The learning process
# Chapter 69
No matter how many famous people talk about their failures, I find that most people, myself included, have a very difficult time feeling the solid connection to failure and success. Yet if you have achieved any level of success within your field, then you very likely have had lots of failures, because that is almost always the path to success. Don’t be confused by how this sounds on paper, it sounds binary and mechanical and simple. Real life is messy and hurtful and difficult and emotional and our failures and successes take long meandering paths to our doors. And please hear me well, I don’t want to celebrate failure. There is nothing more disturbing and boring than the American competitive trauma about who has had the most difficult life, and who had more bootstraps and who had the darkest pit to climb out of, and who had the most trauma, and the least loving mother, blah blah blah. This is not failure, this is a celebration of pain and drama and poor pitiful me.

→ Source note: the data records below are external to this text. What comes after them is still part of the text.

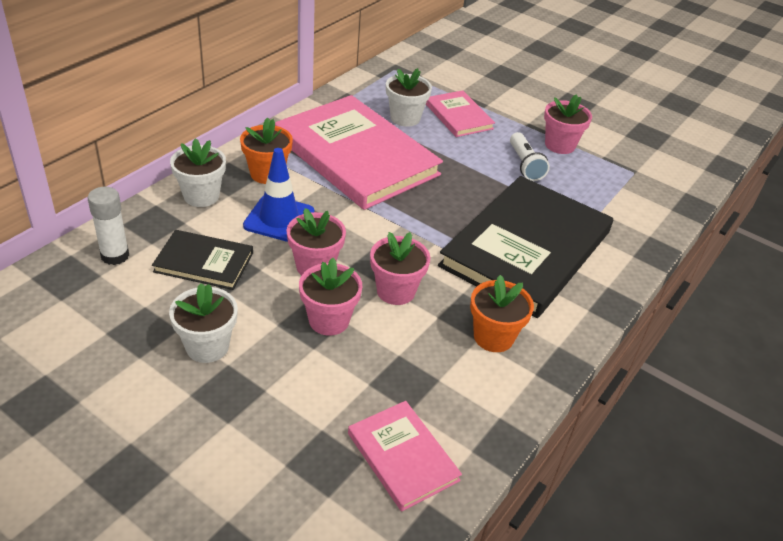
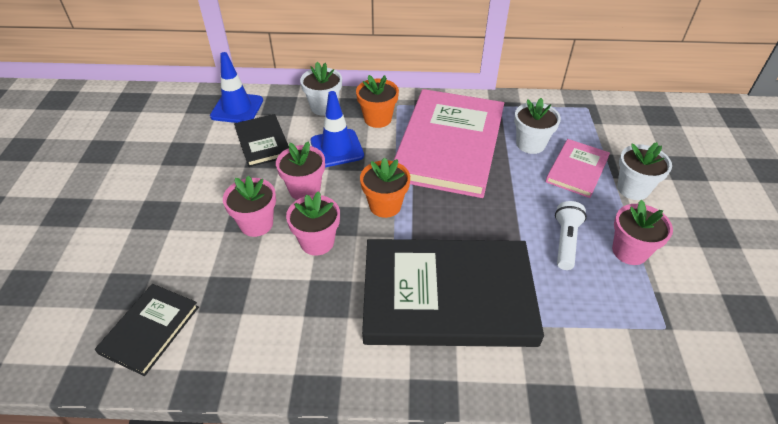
camera: 60 degrees right, 5 degrees up
(115, 255) = (237, 108): white glue stick -> blue traffic cone
(207, 346) = (189, 184): white flower pot -> white flower pot (633, 189)
(402, 457) = (150, 330): pink book -> black book
(493, 337) = (315, 325): orange flower pot -> orange flower pot (385, 205)
(525, 165) = (565, 241): white flashlight -> white flashlight turned 150 degrees clockwise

Failure is essentially a learning process, where some action or decision or understanding or skill or knowledge did not meet the expectations and requirements of whatever you were working on or toward. It is this definition and experience of failure that always leads one to success, assuming that you have now gained that action, understanding, skill or knowledge that you lacked before this point. It is negative only in the sense that you have to wait longer to achieve your desired outcome. Everything else is a win. And this is the part that is so difficult to feel in the correct and healthy way. Failure feels like a loss, not a gain, it feels like a negative not a positive, it feels like losing not winning. But those feelings are not accurate.